V
«От жены моей не токмо в супружестве непозволительные обиды имею, но и прочие, закону христианскому противные поступки ею чинятся», — читал секретарь, докладывая присутствию Святейшего Синода поступившее в это духовное судилище прошение генерал-майора графа Павла Ивановича Ягужинского. По поводу этого прошения Синод выслушал также и экстракт из дела «о многих буйных и отвратительно-мерзких действиях графини Ягужинской в церкви, избах и на улицах». Синод приказал «инквизитору» допросить обвиняемую, а муж с своей стороны просил освященный собор «принять в рефлекцию, что она женою его быть не может». Видно было, что прошение, поданное обижаемым не в меру супругом, настрочил опытный в бракоразводных делах подьячий. В прошении этом были сделаны ссылки и на «Уложение», и на «Кормчую Книгу», и на «Духовный Регламент», и на «Воинский Устав»[44], и на разные сепаратные указы, так что графине, при такой опоре ее противника на законы, трудновато было отвертеться от таких проступков, которые требовали строжайшего возмездия по уставам, как мирским, так и духовным.
Из дела оказывалось, что Ягужинская сбежала из мужнина дома к какой-то дьячей жене, а потом сбежала к «беспутной» княгине Щербатовой. После этих двух побегов отправилась она в Рождественский монастырь, но в какой — мужской или женский — этого в деле не указывается.
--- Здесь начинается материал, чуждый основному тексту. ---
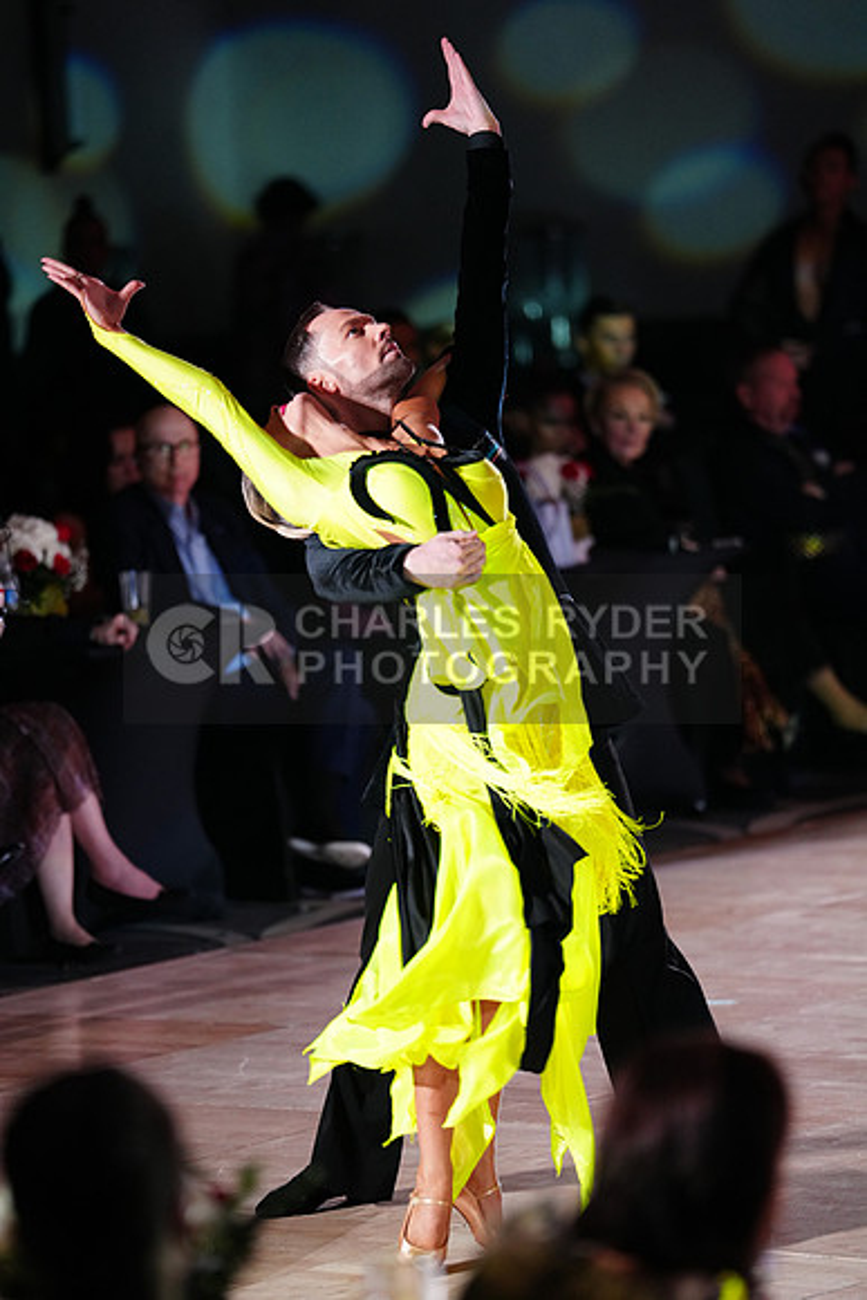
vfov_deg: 10.3
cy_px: 650
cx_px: 434
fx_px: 7220
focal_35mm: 200
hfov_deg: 6.9
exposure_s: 1/320
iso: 2500
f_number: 2.8
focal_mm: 200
Чтобы сильнее затронуть нежные чувства отцов освященного собора, Ягужинский заявил, что он, «ввиду бесприкладных непотребств, важных продерзостей и скаредных поступков» своей супруги, «боится за своих птенцов». В особенности же генерал напирал на то, что жена его ночевала у садовника, «и то ночеванье, — говорилось в прошении, — может причитаться за чужой дом; господствующим неприлично в рабских храминах, вне своих палат — кроме великой и едва ли случающейся нужды ночевать». В подтверждение справедливости этого соображения приводилась «новая заповедь Иустинианова», гласящая: «Аще жена, не хотяща мужеви ея, вне дому своего, кроме родителей своих, нощь пролежит, брачному подвергают сотворяща тако разлучению».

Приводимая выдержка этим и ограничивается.